Date: Sat, 28 May 2011 11:00:58 +0300

> From: "Drew Adams" <address@hidden>
> Date: Fri, 27 May 2011 16:19:16 -0700
> 
> > why do you need "C-f" and "right" to be the same thing?
> 
> I don't.  Why do we need them to be different, by default?
> 
> That's the question I posed (`C-b' and `left', actually).

Btw, the same "problem" exists with `M-f'/`M-b' and
`C-<right>'/`C-<left>' as well.  We even discussed the possibility to
make `<Home>' and `<End>' behaving differently, see
https://lists.gnu.org/archive/html/emacs-devel/2010-06/msg00163.html
and the responses.

> Haven't seen an answer yet, except that bidi needs them to be different.

A simple answer is that I didn't see any other solution that is
simpler or more elegant than this one.  If you can suggest one, please
do.  Others explained (and I concur) that a minor mode is neither
simpler nor more elegant (more about that below).  If you (or someone
else, for that matter) have better suggestions, let's hear them.

> The question then is why bidi's-need-for-this needs to become
> Emacs's-need-in-general (all the time, everywhere, for everyone)?

Because experience shows that making such deep, central features
optional means trouble in more than one way.  For starters -- and this
was also mentioned in this thread -- it will make the bidi features
less reliable because many active contributors will opt not to use it
(e.g., because disabling it makes redisplay faster).

We've been through that once, when support for multibyte characters,
a.k.a.
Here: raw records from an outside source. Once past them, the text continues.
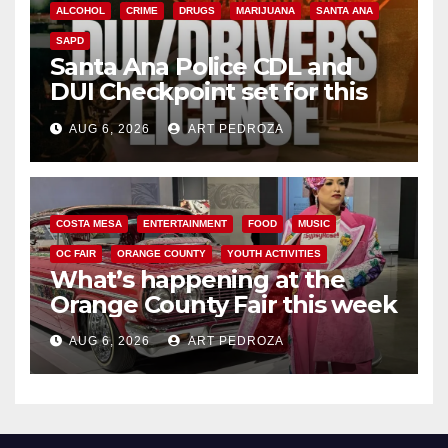
ALCOHOL
CRIME
DRUGS
MARIJUANA
SANTA ANA
SAPD
Santa Ana Police CDL and
DUI Checkpoint set for this
Friday night, August 7
AUG 6, 2026
ART PEDROZA
COSTA MESA
ENTERTAINMENT
FOOD
MUSIC
OC FAIR
ORANGE COUNTY
YOUTH ACTIVITIES
What’s happening at the
Orange County Fair this week
AUG 6, 2026
ART PEDROZA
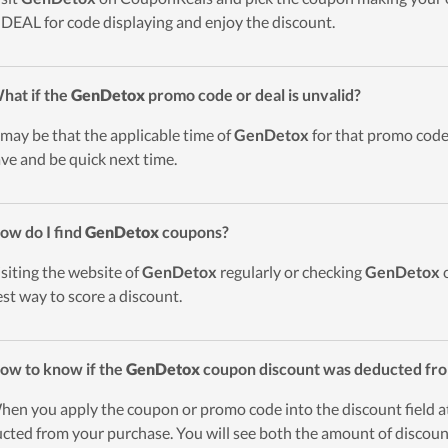
DEAL for code displaying and enjoy the discount.
hat if the
GenDetox
promo code or deal is unvalid?
t may be that the applicable time of
GenDetox
for that promo code 
ave and be quick next time.
ow do I find
GenDetox
coupons?
isiting the website of
GenDetox
regularly or checking
GenDetox
c
est way to score a discount.
ow to know if the
GenDetox
coupon discount was deducted fr
hen you apply the coupon or promo code into the discount field a
cted from your purchase. You will see both the amount of discount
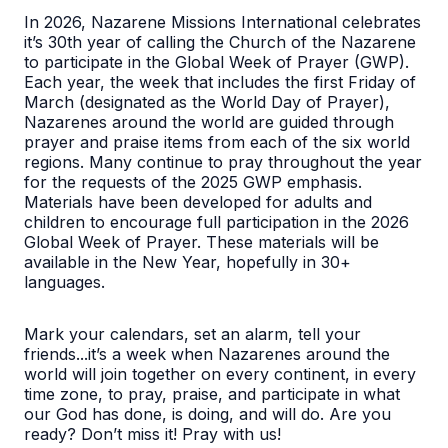
In 2026, Nazarene Missions International celebrates
it’s 30th year of calling the Church of the Nazarene
to participate in the Global Week of Prayer (GWP).
Each year, the week that includes the first Friday of
March (designated as the World Day of Prayer),
Nazarenes around the world are guided through
prayer and praise items from each of the six world
regions. Many continue to pray throughout the year
for the requests of the 2025 GWP emphasis.
Materials have been developed for adults and
children to encourage full participation in the 2026
Global Week of Prayer. These materials will be
available in the New Year, hopefully in 30+
languages.
Mark your calendars, set an alarm, tell your
friends...it’s a week when Nazarenes around the
world will join together on every continent, in every
time zone, to pray, praise, and participate in what
our God has done, is doing, and will do. Are you
ready? Don’t miss it! Pray with us!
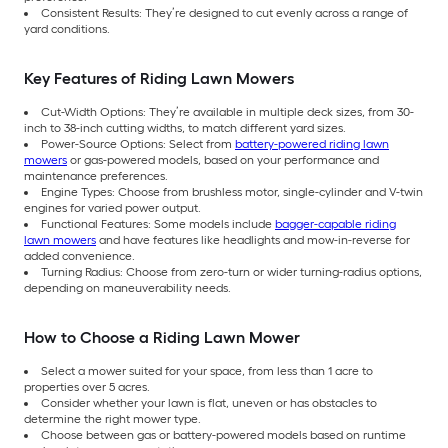
Consistent Results: They’re designed to cut evenly across a range of
yard conditions.
Key Features of Riding Lawn Mowers
Cut-Width Options: They’re available in multiple deck sizes, from 30-
inch to 38-inch cutting widths, to match different yard sizes.
Power-Source Options: Select from
battery-powered riding lawn
mowers
or gas-powered models, based on your performance and
maintenance preferences.
Engine Types: Choose from brushless motor, single-cylinder and V-twin
engines for varied power output.
Functional Features: Some models include
bagger-capable riding
lawn mowers
and have features like headlights and mow-in-reverse for
added convenience.
Turning Radius: Choose from zero-turn or wider turning-radius options,
depending on maneuverability needs.
How to Choose a Riding Lawn Mower
Select a mower suited for your space, from less than 1 acre to
properties over 5 acres.
Consider whether your lawn is flat, uneven or has obstacles to
determine the right mower type.
Choose between gas or battery-powered models based on runtime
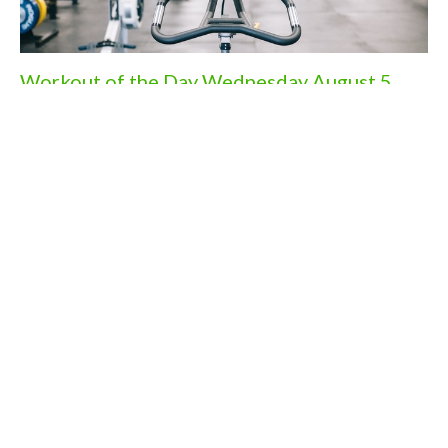
Workout of the Day Wednesday August 5,
2026
Aug 4, 2026
Workout of the Day Monday August 3rd,
2026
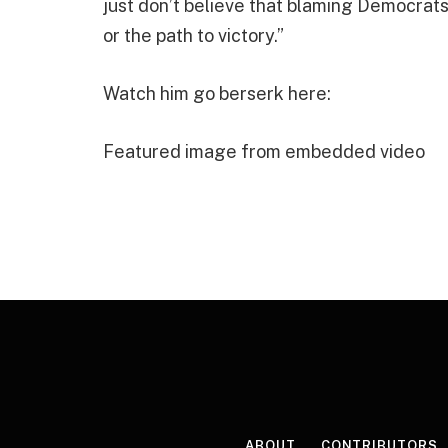
just don’t believe that blaming Democrats
or the path to victory.”
Watch him go berserk here:
Featured image from embedded video
ABOUT
CONTRIBUTORS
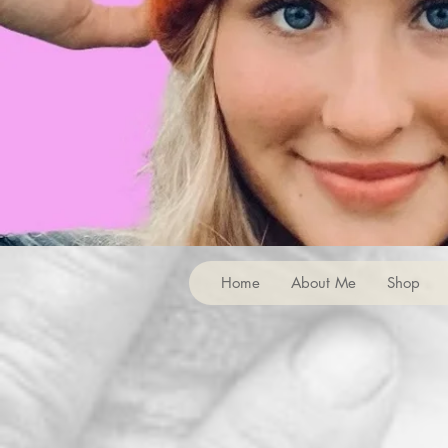
Home
About Me
Shop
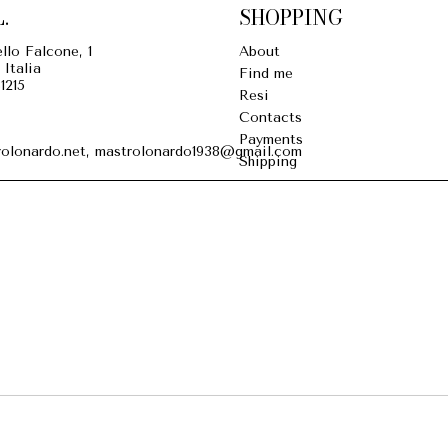
.
SHOPPING
llo Falcone, 1
About
 Italia
Find me
1215
Resi
Contacts
Payments
olonardo.net, mastrolonardo1938@gmail.com
Shipping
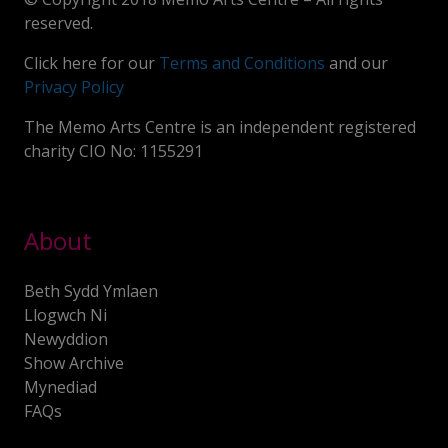
reserved.
Click here for our
Terms and Conditions
and our
Privacy Policy
The Memo Arts Centre is an independent registered
charity CIO No: 1155291
About
Beth Sydd Ymlaen
Llogwch Ni
Newyddion
Show Archive
Mynediad
FAQs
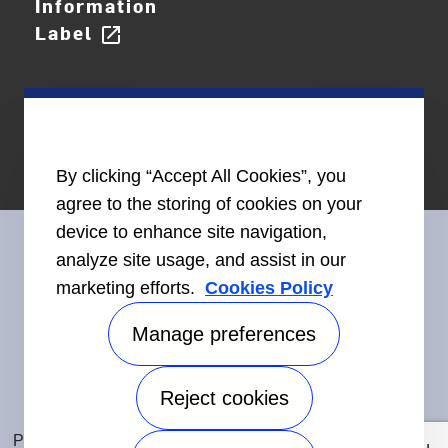
Information
Label
open_in_new
By clicking “Accept All Cookies”, you
agree to the storing of cookies on your
device to enhance site navigation,
analyze site usage, and assist in our
marketing efforts.
Cookies Policy
Connect With Us
Manage preferences
Reject cookies
Accessibility
©2026 Carrier. All Rights Reserved.
Privacy Notice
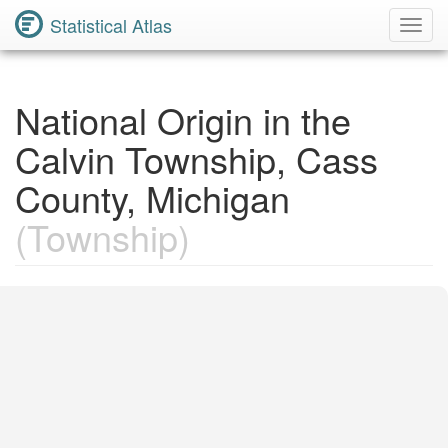
Statistical Atlas
Toggl
Navig
National Origin in the
Calvin Township, Cass
County, Michigan
(Township)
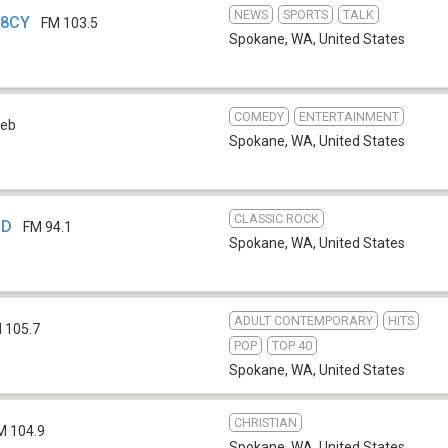
NEWS
SPORTS
TALK
78CY
FM 103.5
Spokane, WA
,
United States
COMEDY
ENTERTAINMENT
eb
Spokane, WA
,
United States
CLASSIC ROCK
BD
FM 94.1
Spokane, WA
,
United States
ADULT CONTEMPORARY
HITS
 105.7
POP
TOP 40
Spokane, WA
,
United States
CHRISTIAN
M 104.9
Spokane, WA
,
United States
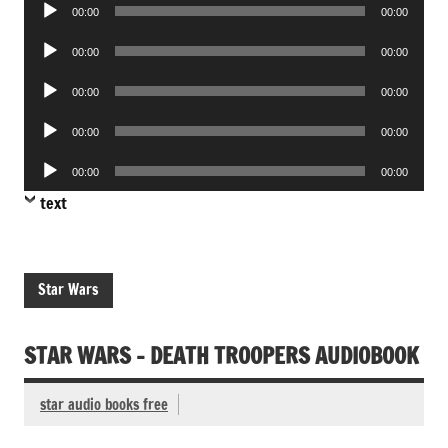
Audio
00:00
00:00
Player
Audio
00:00
00:00
Player
Audio
00:00
00:00
Player
Audio
00:00
00:00
Player
Audio
00:00
00:00
Player
text
Star Wars
STAR WARS – DEATH TROOPERS AUDIOBOOK
star audio books free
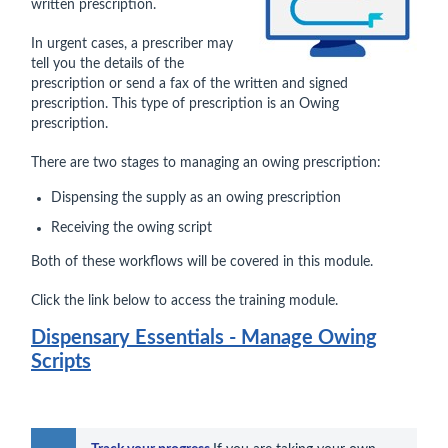
written prescription.
In urgent cases, a prescriber may
tell you the details of the
prescription or send a fax of the written and signed
prescription. This type of prescription is an Owing
prescription.
There are two stages to managing an owing prescription:
Dispensing the supply as an owing prescription
Receiving the owing script
Both of these workflows will be covered in this module.
Click the link below to access the training module.
Dispensary Essentials - Manage Owing
Scripts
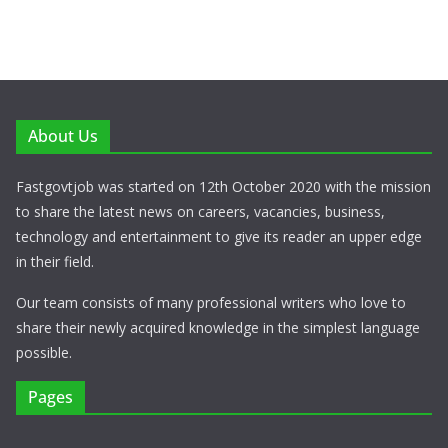
About Us
Fastgovtjob was started on 12th October 2020 with the mission
to share the latest news on careers, vacancies, business,
technology and entertainment to give its reader an upper edge
in their field.
Our team consists of many professional writers who love to
share their newly acquired knowledge in the simplest language
possible.
Pages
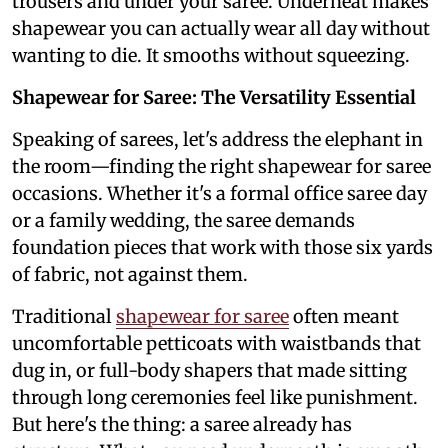
trousers and under your saree. Underneat makes
shapewear you can actually wear all day without
wanting to die. It smooths without squeezing.
Shapewear for Saree: The Versatility Essential
Speaking of sarees, let's address the elephant in
the room—finding the right shapewear for saree
occasions. Whether it's a formal office saree day
or a family wedding, the saree demands
foundation pieces that work with those six yards
of fabric, not against them.
Traditional
shapewear for saree
often meant
uncomfortable petticoats with waistbands that
dug in, or full-body shapers that made sitting
through long ceremonies feel like punishment.
But here's the thing: a saree already has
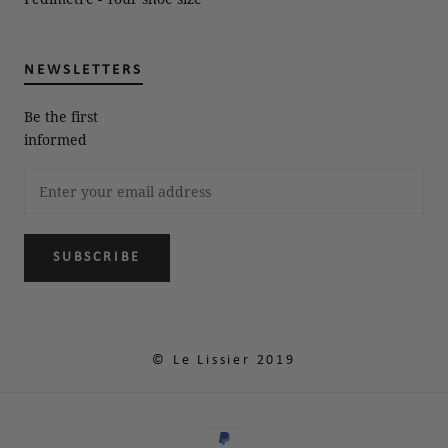
NEWSLETTERS
Be the first
informed
SUBSCRIBE
© Le Lissier 2019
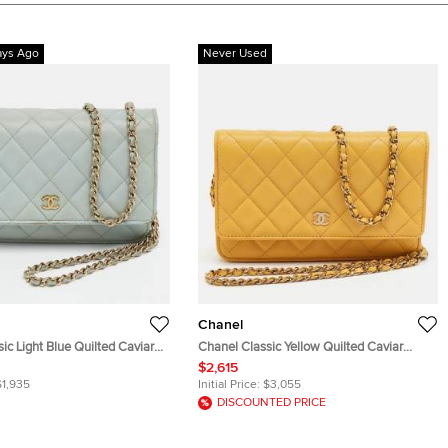
ays Ago
Never Used
Chanel
ic Light Blue Quilted Caviar
Chanel Classic Yellow Quilted Caviar
let On Chain
Leather Wallet On Chain
$2,615
$1,935
Initial Price:
$3,055
DISCOUNTED PRICE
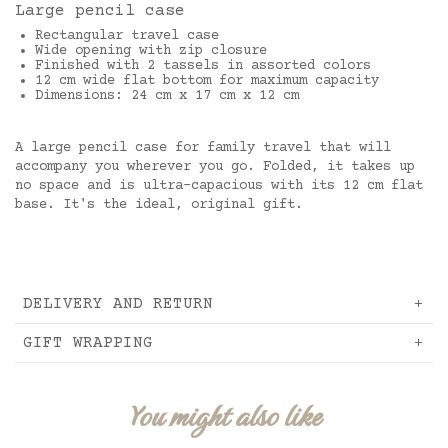
Large pencil case
Rectangular travel case
Wide opening with zip closure
Finished with 2 tassels in assorted colors
12 cm wide flat bottom for maximum capacity
Dimensions: 24 cm x 17 cm x 12 cm
A large pencil case for family travel that will
accompany you wherever you go. Folded, it takes up
no space and is ultra-capacious with its 12 cm flat
base. It's the ideal, original gift.
DELIVERY AND RETURN
GIFT WRAPPING
You might also like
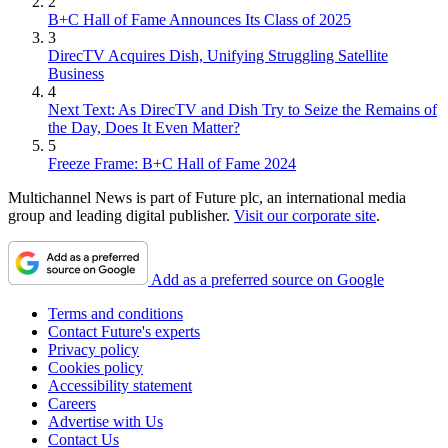
2
B+C Hall of Fame Announces Its Class of 2025
3
DirecTV Acquires Dish, Unifying Struggling Satellite
Business
4
Next Text: As DirecTV and Dish Try to Seize the Remains of
the Day, Does It Even Matter?
5
Freeze Frame: B+C Hall of Fame 2024
Multichannel News is part of Future plc, an international media
group and leading digital publisher.
Visit our corporate site
.
Add as a preferred source on Google
Terms and conditions
Contact Future's experts
Privacy policy
Cookies policy
Accessibility statement
Careers
Advertise with Us
Contact Us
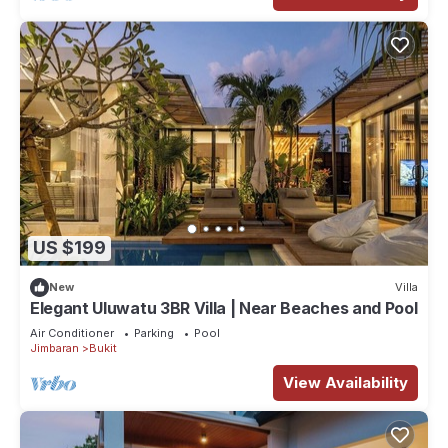
US $199
New
Villa
Elegant Uluwatu 3BR Villa | Near Beaches and Pool
Air Conditioner
Parking
Pool
Jimbaran
Bukit
View Availability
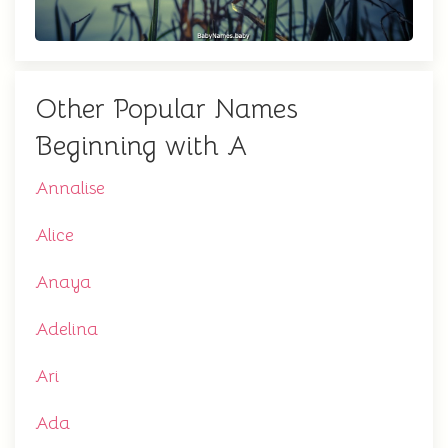
Other Popular Names
Beginning with A
Annalise
Alice
Anaya
Adelina
Ari
Ada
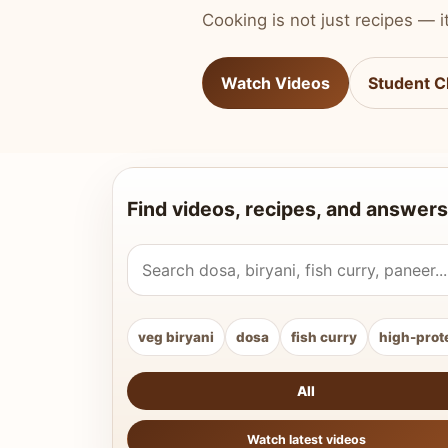
Cooking is not just recipes — it
Watch Videos
Student C
Find videos, recipes, and answers
Search Vahchef videos and recipes
veg biryani
dosa
fish curry
high-prot
All
Watch latest videos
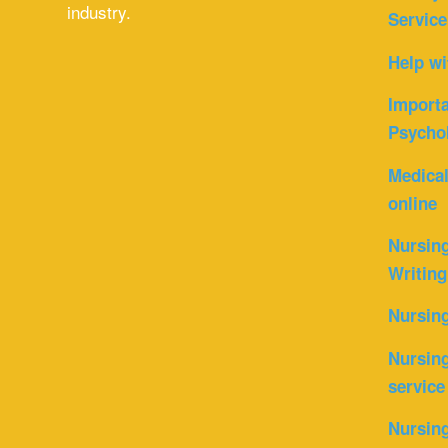
industry.
Service
Help wi
Importa
Psycho
Medica
online
Nursin
Writing
Nursin
Nursing
service
Nursing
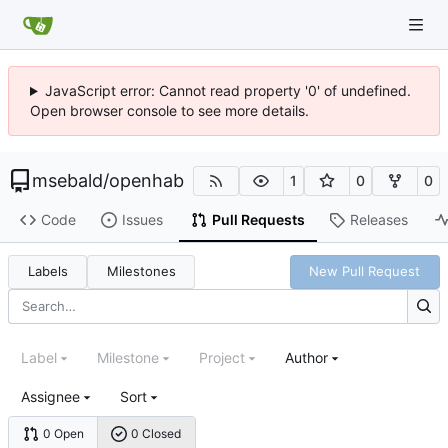
JavaScript error: Cannot read property '0' of undefined.
Open browser console to see more details.
msebald
/
openhab
1
0
0
Code
Issues
Pull Requests
Releases
Labels
Milestones
New Pull Request
Label
Milestone
Project
Author
Assignee
Sort
0 Open
0 Closed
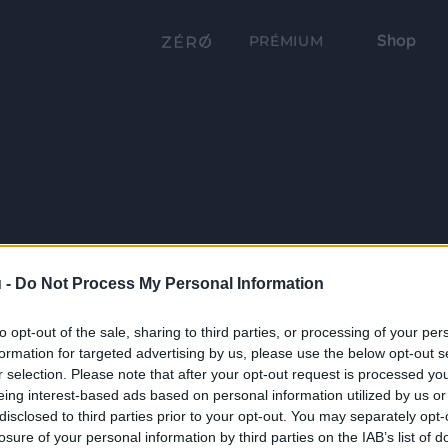
Shop
PRÉMIUM
 -
Do Not Process My Personal Information
to opt-out of the sale, sharing to third parties, or processing of your per
formation for targeted advertising by us, please use the below opt-out s
r selection. Please note that after your opt-out request is processed y
eing interest-based ads based on personal information utilized by us or
disclosed to third parties prior to your opt-out. You may separately opt-
losure of your personal information by third parties on the IAB’s list of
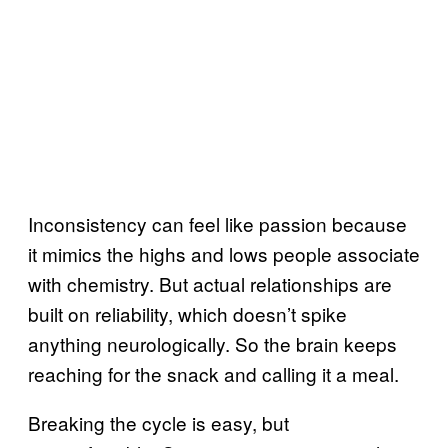
Inconsistency can feel like passion because
it mimics the highs and lows people associate
with chemistry. But actual relationships are
built on reliability, which doesn’t spike
anything neurologically. So the brain keeps
reaching for the snack and calling it a meal.
Breaking the cycle is easy, but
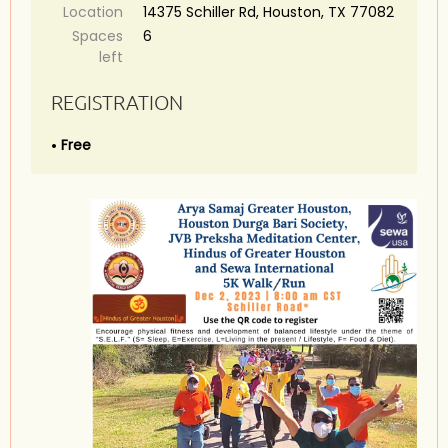
Location
14375 Schiller Rd, Houston, TX 77082
Spaces
6
left
REGISTRATION
Free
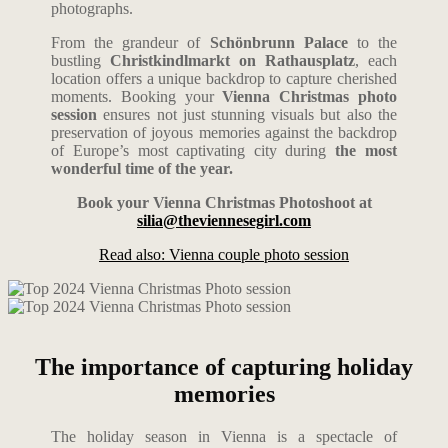
photographs.
From the grandeur of
Schönbrunn Palace
to the
bustling
Christkindlmarkt on Rathausplatz
, each
location offers a unique backdrop to capture cherished
moments. Booking your
Vienna Christmas photo
session
ensures not just stunning visuals but also the
preservation of joyous memories against the backdrop
of Europe’s most captivating city during
the most
wonderful time of the year.
Book your Vienna Christmas Photoshoot at
silia@theviennesegirl.com
Read also: Vienna couple photo session
The importance of capturing holiday
memories
The holiday season in Vienna is a spectacle of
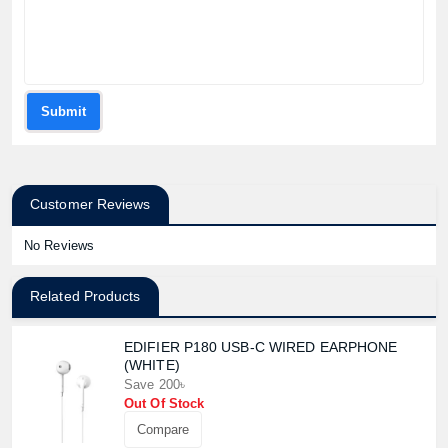
Submit
Customer Reviews
No Reviews
Related Products
EDIFIER P180 USB-C WIRED EARPHONE
(WHITE)
Save 200৳
Out Of Stock
Compare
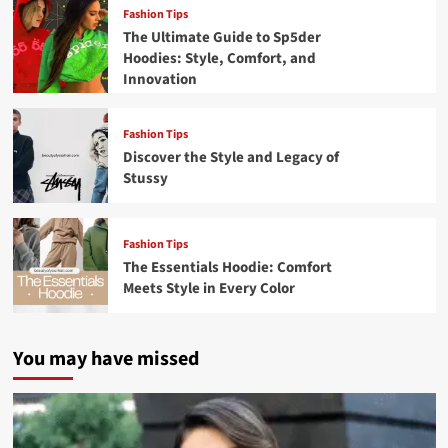
Fashion Tips
The Ultimate Guide to Sp5der
Hoodies: Style, Comfort, and
Innovation
Fashion Tips
Discover the Style and Legacy of
Stussy
Fashion Tips
The Essentials Hoodie: Comfort
Meets Style in Every Color
You may have missed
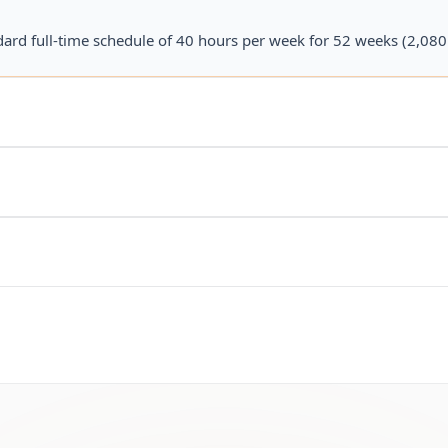
dard full-time schedule of 40 hours per week for 52 weeks (2,080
MULE, was introduced in Emacs 20.  I was there when it
happened.  If someone wants to put the Emacs community through this
again, I certainly don't, and I'm happy that Stefan and Chong agree.
Given this, you will understand that it is no incident that
bidi-display-reordering is not a user option.  If it's up to me, it
never will be.

Another reason is that once Emacs moved to be based on Unicode, it
needs to strive to support the requirements of the Unicode Standard as
much as possible, because users of word-processing programs come more
and more to expect that.  We already support various parts of that
standard, and we do it by default without any options and knobs.  The
Unicode Bidirectional Algorithm is part of that; that its support
needs significant changes in the Emacs infrastructure is a minor
detail, from the user perspective.  If OpenOffice and Firefox support
it by default (and I don't think you can disable it there), users will
expect Emacs to do the same.

> I mentioned `substitute-key-definition' and `remap'.

These are indeed valid considerations, but a minor mode is not the
solution, because the same problems will exist when that minor mode is
in effect.  Surely, you don't want to suggest that we should forget
about bidi users when we consider the difficulties with `remap' and
`substitute-key-definition'?

So if we don't want these consequences, we should come up with a
solution that works when bidi is in effect as well.  If you can
suggest such a solution, please do, but a minor mode isn't it.